Lonely Planet Writer

Paris metro system's iconic white tickets to be phased out in major overhaul

The Paris metro system is getting a massive overhaul, which includes the phasing out of its small white tickets.

The classic Parisian ‘billets’ have been in use since the first train line opened 116 years ago. But now Valérie Pécresse, president of the regional council of Ile-de-France, has declared the tickets to be “a real waste of time and energy.”

Metro Paris.
Metro Paris. Image by Roman Lashkin / CC BY 2.0

Instead, they will be completely replaced with monthly Navigo passes, which have been in use alongside the white tickets since 2001. Soon commuters will also be able to use ‘smart Navigo’ on their mobile phones to scan through the ticket barriers.

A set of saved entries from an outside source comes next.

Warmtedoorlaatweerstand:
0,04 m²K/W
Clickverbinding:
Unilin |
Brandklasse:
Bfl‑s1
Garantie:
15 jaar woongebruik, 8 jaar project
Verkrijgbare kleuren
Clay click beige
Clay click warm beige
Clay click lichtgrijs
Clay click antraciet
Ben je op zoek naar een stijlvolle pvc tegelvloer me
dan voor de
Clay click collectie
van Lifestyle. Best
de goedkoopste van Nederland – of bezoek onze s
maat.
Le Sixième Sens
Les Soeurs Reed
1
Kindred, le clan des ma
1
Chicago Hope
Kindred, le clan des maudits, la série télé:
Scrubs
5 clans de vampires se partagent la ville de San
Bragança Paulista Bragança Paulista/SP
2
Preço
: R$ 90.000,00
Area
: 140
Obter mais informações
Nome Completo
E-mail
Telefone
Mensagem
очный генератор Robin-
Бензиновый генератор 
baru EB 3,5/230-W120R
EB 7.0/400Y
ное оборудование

Payment by contactless bank cards and an “intelligent deferred payment system” are also on the cards according to Pécresse,who told Le Journal du Dimanche: “This will be real progress because the current system is so costly: each year [in Paris], five million tickets are demagnetized in wallets or handbags. With new mapping technologies, we will be able to know in real time where the bus, subway or tram is and how long it will take to get to its destination. A new high-tech data platform will be launched covering the entire network, allowing operators and customers to track buses and subway trains in a real-time and predictive way.”

Free WiFi services will be installed in 150 Paris Métro stations by the end of the year too.
The cost of the modernisation project is set to be €400 million over 6 years, but no information has been released about whether this will affect the price of the metro tickets, currently relatively low at €1,80 for a single ticket or a carnet of 10 tickets for €14,10.

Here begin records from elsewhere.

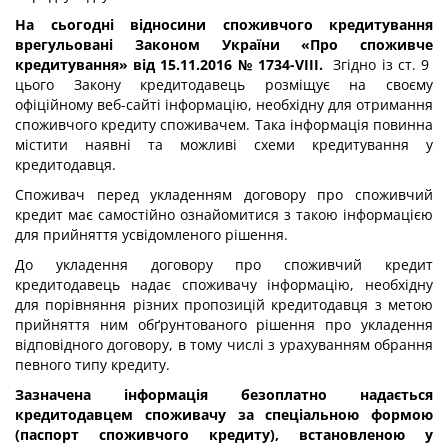
На сьогодні відносини споживчого кредитування
врегульовані Законом України «Про споживче
кредитування» від 15.11.2016 № 1734-VIII.
Згідно із ст. 9
цього Закону кредитодавець розміщує на своєму
офіційному веб-сайті інформацію, необхідну для отримання
споживчого кредиту споживачем. Така інформація повинна
містити наявні та можливі схеми кредитування у
кредитодавця.
Споживач перед укладенням договору про споживчий
кредит має самостійно ознайомитися з такою інформацією
для прийняття усвідомленого рішення.
До укладення договору про споживчий кредит
кредитодавець надає споживачу інформацію, необхідну
для порівняння різних пропозицій кредитодавця з метою
прийняття ним обґрунтованого рішення про укладення
відповідного договору, в тому числі з урахуванням обрання
певного типу кредиту.
Зазначена інформація безоплатно надається
кредитодавцем споживачу за спеціальною формою
(паспорт споживчого кредиту), встановленою у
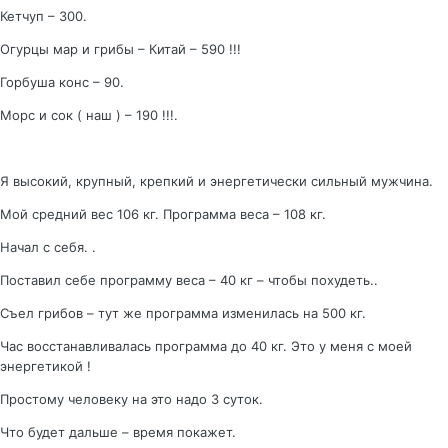
Кетчуп – 300.
Огурцы мар и грибы – Китай – 590 !!!
Горбуша конс – 90.
Морс и сок ( наш ) – 190 !!!.
Я высокий, крупный, крепкий и энергетически сильный мужчина.
Мой средний вес 106 кг. Программа веса – 108 кг.
Начал с себя. .
Поставил себе программу веса – 40 кг – чтобы похудеть..
Съел грибов – тут же программа изменилась на 500 кг.
Час восстанавливалась программа до 40 кг. Это у меня с моей
энергетикой !
Простому человеку на это надо 3 суток.
Что будет дальше – время покажет.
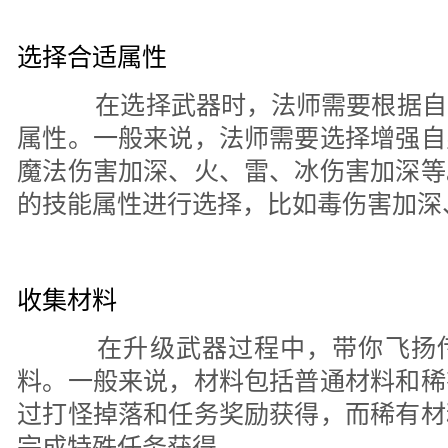
选择合适属性
在选择武器时，法师需要根据自
属性。一般来说，法师需要选择增强自
魔法伤害加深、火、雷、冰伤害加深等
的技能属性进行选择，比如毒伤害加深
收集材料
在升级武器过程中，带你飞扬传
料。一般来说，材料包括普通材料和稀
过打怪掉落和任务奖励获得，而稀有材
完成特殊任务获得。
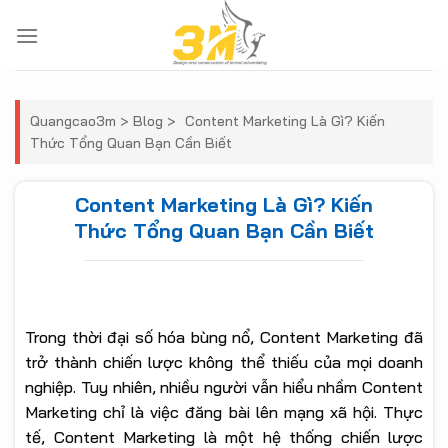
Skip
to
content
Quangcao3m
>
Blog
>
Content Marketing Là Gì? Kiến
Thức Tổng Quan Bạn Cần Biết
Content Marketing Là Gì? Kiến
Thức Tổng Quan Bạn Cần Biết
Trong thời đại số hóa bùng nổ, Content Marketing đã
trở thành chiến lược không thể thiếu của mọi doanh
nghiệp. Tuy nhiên, nhiều người vẫn hiểu nhầm Content
Marketing chỉ là việc đăng bài lên mạng xã hội. Thực
tế, Content Marketing là một hệ thống chiến lược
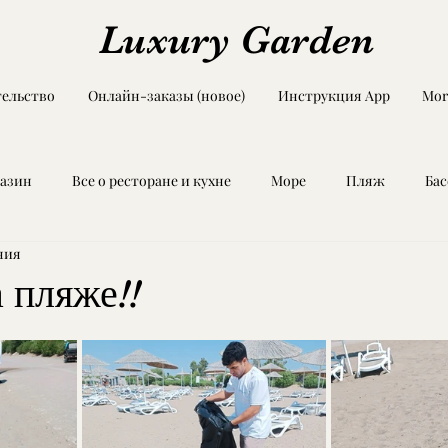
Luxury Garden
ельство
Онлайн-заказы (новое)
Инструкция App
Mor
азин
Все о ресторане и кухне
Море
Пляж
Ба
ния
Techno in your heart
 пляже!!
з 5 звезд.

The old-style tickets may or may not be missed too badly, but they’ve undoubtedly become an iconic part of Parisian culture over the years. Artist Luc Grateau painted tiny portraits on Métro tickets, building up a series of more than 2000 over his years commuting, The Local reports. They’ve been used for origami Star Wars fighter ships and given makeovers for special events, such as the as the Europride LGBT event in 1997.